Plus de cinq décennies à prendre le mauvais traitement pour la mauvaise maladie. C’est ce que vient d’apprendre cette sexagénaire au CHU de Toulouse.
Soignée depuis sa jeunesse pour une hypercholestérolémie familiale homozygote, la patiente souffre en réalité de sitostérolémie. Deux pathologies qui n’évoquent pas grand-chose, en l’absence de formation médicale. L’une est dominante, l’autre est très rare. Mais il y a de quoi confondre, car les deux présentent des similarités : origine génétique et manifestation par un taux de cholestérol élevé dans le sang qui expose les malades à de graves complications cardiovasculaires. Mais, le traitement est lui différent.
Historique familial lourd
Tout commence quand la patiente de 61 ans déménage en Haute-Garonne. Elle se présente au service de cardiologie préventive du CHU de Toulouse pour un suivi cardiaque, ayant été suivie depuis son plus jeune âge. Baladée dans des grands centres hospitaliers, l’enfant présentait un taux initial de cholestérol anormalement élevé de 6,8 g/L et des xanthomes tendineux, explique la revue American journal of preventive cardiology, qui a consacré une publication à ce cas. Les xanthomes tendineux étant des excroissances constituées de cellules gorgées de graisses mobiles sous la peau, qui adhèrent surtout aux tendons extenseurs des doigts et des poignets ainsi qu’au tendon d’Achille.
L’historique médical de la famille est également lourd. La patiente a perdu un premier âgé de 15 ans lors d’une angiographie coronarienne, examen médical qui permet de voir les artères qui nourrissent le cœur. Celui-ci présentait un taux de cholestérol total nettement élevé, à 4 g/L. Un second frère de la patiente est décédé à l’âge de 20 ans d’une mort cardiaque subite. La sexagénaire a de son côté subi une chirurgie à l’âge de 50 ans pour remplacer sa valve aortique par une prothèse mécanique, en raison d’une sténose aortique sévère, ou plus clairement un rétrécissement de l’ouverture de cette valve, bloquant ainsi le flux sanguin.
Présentant les caractéristiques d’une hypercholestérolémie, les médecins de l’époque avaient ainsi diagnostiqué cette pathologie à la patiente. Mais le taux normal de cholestérol chez ses parents ainsi que l’inefficacité d’un certain nombre de traitements ont conduit le professeur Jean Ferrières, cardiologue au CHU de Toulouse et chercheur au centre d’épidémiologie et de recherche en santé des populations (Inserm/Université de Toulouse) à envisager un diagnostic différent lorsqu’elle s’est présentée pour un suivi cardiaque.
Mauvaise réponse aux traitements traditionnels
« Je ne comprenais pas, les traitements habituels de l’hypercholestérolémie ne fonctionnaient pas. », explique le professionnel de la santé à La Dépêche. La patiente ne répond par exemple par aux statines, normalement efficaces pour lutter contre le cholestérol. « Seules deux molécules avaient donné des réponses chez elle et leur point commun était qu’elles empêchaient l’absorption des stérols au niveau du tube digestif.
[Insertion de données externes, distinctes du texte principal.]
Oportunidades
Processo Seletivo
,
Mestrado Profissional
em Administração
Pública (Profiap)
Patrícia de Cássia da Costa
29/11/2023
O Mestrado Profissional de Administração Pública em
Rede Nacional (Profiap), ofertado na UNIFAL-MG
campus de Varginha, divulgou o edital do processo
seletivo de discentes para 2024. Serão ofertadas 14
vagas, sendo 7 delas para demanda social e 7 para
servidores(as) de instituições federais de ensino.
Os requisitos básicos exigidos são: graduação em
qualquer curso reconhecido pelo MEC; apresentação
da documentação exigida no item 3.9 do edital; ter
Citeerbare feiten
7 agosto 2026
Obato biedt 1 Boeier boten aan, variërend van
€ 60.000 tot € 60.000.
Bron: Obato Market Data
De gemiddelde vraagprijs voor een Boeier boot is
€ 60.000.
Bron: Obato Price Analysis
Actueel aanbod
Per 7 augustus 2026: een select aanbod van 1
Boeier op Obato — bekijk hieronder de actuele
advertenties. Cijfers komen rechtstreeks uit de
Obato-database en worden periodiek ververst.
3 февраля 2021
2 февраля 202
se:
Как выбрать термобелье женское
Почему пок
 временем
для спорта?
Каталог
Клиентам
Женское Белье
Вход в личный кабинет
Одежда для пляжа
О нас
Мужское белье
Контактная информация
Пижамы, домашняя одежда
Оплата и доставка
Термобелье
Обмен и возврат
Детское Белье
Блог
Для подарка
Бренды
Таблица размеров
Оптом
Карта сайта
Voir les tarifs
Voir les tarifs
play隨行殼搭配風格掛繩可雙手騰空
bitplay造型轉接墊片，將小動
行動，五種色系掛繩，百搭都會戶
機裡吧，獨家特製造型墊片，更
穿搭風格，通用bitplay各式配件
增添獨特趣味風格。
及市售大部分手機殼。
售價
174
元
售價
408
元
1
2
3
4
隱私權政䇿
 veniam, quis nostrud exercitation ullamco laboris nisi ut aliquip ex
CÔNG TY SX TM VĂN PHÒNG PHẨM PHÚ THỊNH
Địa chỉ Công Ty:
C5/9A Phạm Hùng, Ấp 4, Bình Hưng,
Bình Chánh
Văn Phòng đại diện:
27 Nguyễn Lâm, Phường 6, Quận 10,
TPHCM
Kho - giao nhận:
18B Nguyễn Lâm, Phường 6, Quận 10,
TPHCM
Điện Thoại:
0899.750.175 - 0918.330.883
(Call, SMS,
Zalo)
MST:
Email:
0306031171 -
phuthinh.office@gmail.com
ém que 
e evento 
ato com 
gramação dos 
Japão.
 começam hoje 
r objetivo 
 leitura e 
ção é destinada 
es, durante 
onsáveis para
C’était une piste », continue-t-il.
Le spécialiste s’oriente ainsi vers un dosage des stérols végétaux (le cholestérol présent dans les plantes, les graines et les huiles) dans le plasma. Heureux hasard, le CHU de Toulouse est l’un des trois seuls en France – avec celui de Dijon et l’hôpital de la Pitié-Salpêtrière à Paris – à posséder l’appareil en question, capable doser les stérols végétaux, ce que ne fait pas une analyse sanguine classique.
50 ans pendant lesquels « son état coronaire s’est aggravé »
Et les analyses suivent l’intuition du professeur Ferrières. Le dosage de la patiente en stérol végétal est très élevé. Un diagnostic génétique permet ainsi de confirmer qu’elle est atteinte de sitostérolémie depuis sa naissance. « Cette dame suit désormais un régime pauvre en stérols végétaux et est traitée avec une molécule qui cible leur absorption. Mais on a perdu plus de cinquante ans au cours desquels son état coronaire s’est aggravé », raconte le cardiologue à nos confrères de La Dépêche.
Ce dernier, ayant coécrit l’article publié dans American journal of preventive cardiology veut alerter sur le « défi du diagnostic ». Cette patiente constitue seulement le deuxième cas clinique de ce type observé par le médecin toulousain. 200 cas de sitostérolémie sont recensés dans le monde. Cette maladie est « sous-diagnostiquée » et « n’est encore que trop peu connue du corps médical », avait expliqué une thèse publiée en 2019 par Thibaut Jamme sur le sujet. Une rareté qui pourrait donc s’expliquer aussi par l’absence fréquente de dépistage.